La télé à la radio : Critique de l'album Desperate Youth, Blood Thirsty Babes (édition 20e anniversaire)

C'était une période extrême ; c'était une heure normale. Dans les semaines et les mois qui ont suivi les attentats du World Trade Center, alors que le deuil du pays s'intensifiait et que les gens s'enivraient de vengeance, Tunde Adebimpe, de la radio, et David Andrew Sitek ont ​​dû trouver un moyen de retourner au travail. « Si nous devons mourir », a déclaré Adebimpe à Lizzy Goodman des années plus tard, dans Rencontre-moi dans la salle de bain« nous devrions probablement d'abord faire une tonne de conneries que nous aimons. » Au moment où ils ont sorti leur premier album, Jeunesse désespérée, filles assoiffées de sangen 2004, Adebimpe et Sitek – désormais rejoints par le chanteur et guitariste Kyp Malone – avaient trouvé le moyen de faire ce qu'ils aimaient. Mais ils n’ont jamais oublié la mort.

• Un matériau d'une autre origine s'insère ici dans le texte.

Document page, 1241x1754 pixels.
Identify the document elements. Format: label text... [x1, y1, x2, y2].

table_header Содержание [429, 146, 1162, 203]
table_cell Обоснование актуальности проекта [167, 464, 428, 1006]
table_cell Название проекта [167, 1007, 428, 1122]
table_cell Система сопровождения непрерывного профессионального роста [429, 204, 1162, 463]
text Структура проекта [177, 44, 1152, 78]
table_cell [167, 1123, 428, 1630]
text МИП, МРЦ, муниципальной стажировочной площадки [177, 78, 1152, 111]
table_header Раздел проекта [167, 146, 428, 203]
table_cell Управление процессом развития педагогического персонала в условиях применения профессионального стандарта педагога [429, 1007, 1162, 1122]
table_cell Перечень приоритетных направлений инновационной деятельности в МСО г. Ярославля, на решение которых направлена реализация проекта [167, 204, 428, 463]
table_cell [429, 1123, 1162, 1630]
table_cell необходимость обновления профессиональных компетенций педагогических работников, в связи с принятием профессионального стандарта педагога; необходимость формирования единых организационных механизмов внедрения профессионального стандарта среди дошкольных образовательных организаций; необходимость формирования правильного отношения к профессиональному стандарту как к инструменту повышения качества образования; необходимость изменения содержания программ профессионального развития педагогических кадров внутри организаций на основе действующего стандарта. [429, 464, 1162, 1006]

Désormais réédité pour son 20ème anniversaire avec une collection de démos et de singles, Jeunesse désespérée, filles assoiffées de sang est un album dans lequel les extrêmes – du son, de l'émotion, de la pensée – sont apprivoisés et normalisés, voire embellis, jusqu'à ce que leur extrémité devienne si routinière qu'on puisse la tenir pour acquise. Les tonalités de basse qui grondent avec le tremblement d'une Harley au ralenti sont bouclées dans des rythmes quantifiés laconiques. Des guitares qui sonnent comme des synthétiseurs ou des drones lointains survolent gracieusement les chansons. Seules trois chansons ont une batterie live ; la seule cymbale est un charleston. Malone pousse sa voix tout en haut de son registre et y reste, suivant le chant principal d'Adebimpe d'en haut tel un ange gardien. Et Adebimpe, possédant l'une des plus grandes voix de sa génération, chante avec l'urgence et le désespoir de quelqu'un qui dort depuis longtemps et qui se réveille et trouve sa maison en feu. Celui de William Basinski Les boucles de désintégrationqui est sorti à peu près au même moment, a capturé le sentiment d'horrible possibilité que le 11 septembre a rendu apparent : le monde était plus grand que nous le pensions, et c'était une tragédie. Jeunesse désespérée, filles assoiffées de sang Il s'agit de ce que l'on ressent en vivant avec ces connaissances. «Tous vos rêves sont terminés maintenant», chantent Adebimpe et Malone dans «Dreams», après avoir averti: «Mais votre cœur ne peut pas pleurer».

Cette dynamique, consistant à essayer de créer de la joie et du sens dans un monde hostile, est quelque chose qu'Adebimpe et Malone – ainsi que le bassiste en tournée Gerard Smith et le batteur Jaleel Bunton, qui deviendront bientôt membres à plein temps – devraient comparer à chaque fois. ils sont montés sur scène en tant que musiciens noirs dans une scène majoritairement blanche. Une jeunesse désespérée s'ouvre sur Adebimpe se retrouvant dans « un film magique » dans « The Wrong Way », où il réfléchit sur le rôle que les artistes noirs sont si souvent obligés de jouer : « Enseigner aux gens la partition/À propos de la patience, de la compréhension, de l'agape, bébé /Et doux, doux amour.